Rahal agreed on the Detroit comparison, especially when looking at the similarities between the surface changes over the course of the lap.
“I’ve been telling everybody to me from a surface perspective, from a concrete/asphalt change, it reminds me a lot of a Detroit,” said Rahal. “And so, for us, we are not going to start necessarily with a Detroit setup, but it’s not going to be far off. So, there’s a lot of races that you can relate to pretty quickly, and everybody will have it figured out quite quick, I’ll bet.”
Likewise, from Team Penske’s David Malukas, who echoed the comparison of the track being a mash-up of both the Nashville street circuit and Detroit.
“I think you’re always trying to compare it to street courses. I think with track feeling, it feels possibly a little bit of Detroit and the old Nashville kind of mixed in with each other,” said Malukas.
“But the track doesn’t necessarily look bumpy though. It looks almost more kind of hilly. I don’t know how to explain it. Wavy, I don’t know.
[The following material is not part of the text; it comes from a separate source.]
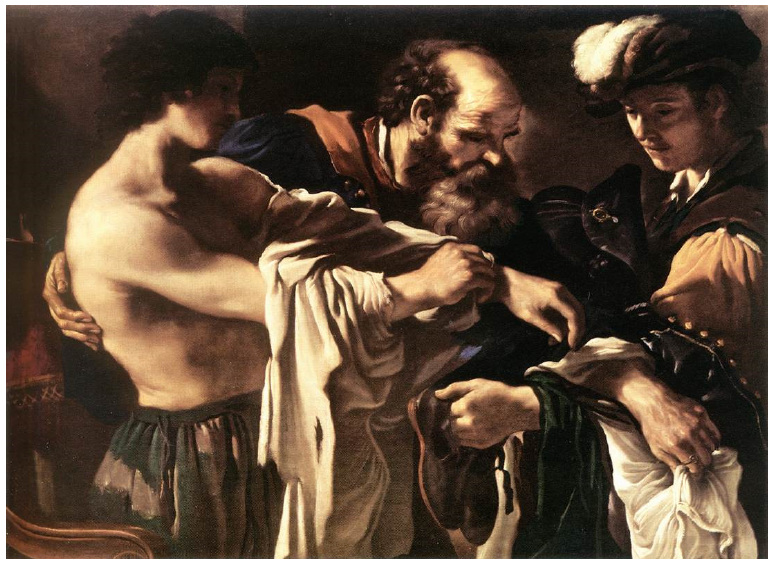
Figure 6. Guercino, Return of the Prodigal Son , 1619, Kunsthistorisches Museum, Vienna. Photo: Wikiart, Public Domain.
It just seems like the track kind of goes slightly up and down instead of more actual potholes where it was in Detroit.
“So, it is going to be interesting to see how the setup is going to compare.”
Alexander Rossi looked even further back to the old Detroit circuit in Belle Isle as the best comparison to the Arlington circuit.
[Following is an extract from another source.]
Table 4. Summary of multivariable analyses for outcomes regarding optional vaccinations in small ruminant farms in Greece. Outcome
“The horseshoe, well, really, Turn 1 all the way to Turn 9 is quite tight and a little bit strange, so I would say that if anything you would compare that a little bit to Belle Isle,” said Rossi.
“I don’t know how familiar you are with it, but there used to be a section where it was kind of a decreasing radius that was in front of a bunch of suites and such super bumpy concrete, so that this reminds me of that a little bit, but that’s definitely going to be the section of the track where you see the most amount of variance in the beginning of people trying to find what the best way to get through there.”
As for comparisons outside of the United States, it was Baku in Azerbaijan, that Armstrong pointed to, while Schumacher noted that the track reminded him most of Macau on the Formula 3 circuit.
“It reminds me of Baku actually in Azerbaijan, where I used to race when I was a kid, so it’s quite long straights, a lot of longitudinal braking, a lot of low speed stuff to me. It reminds me a lot of that place,” said Armstrong.
“Probably I would say Macau comes close just because of the long straits and downforce level goes down. So yeah, I would say Macau,” added Schumacher.
Whether all of these comparisons remain true will be put to the test when the drivers get their first laps at speed during opening practice at 4:00 pm ET on FOX Sports 2.
Saturday will bring another practice session at 9:30 am ET on FOX Sports 1, leading into qualifying at 2:30 pm ET on FOX Sports 1.
The inaugural Java House Grand Prix of Arlington is scheduled for 12:30 pm ET on FOX.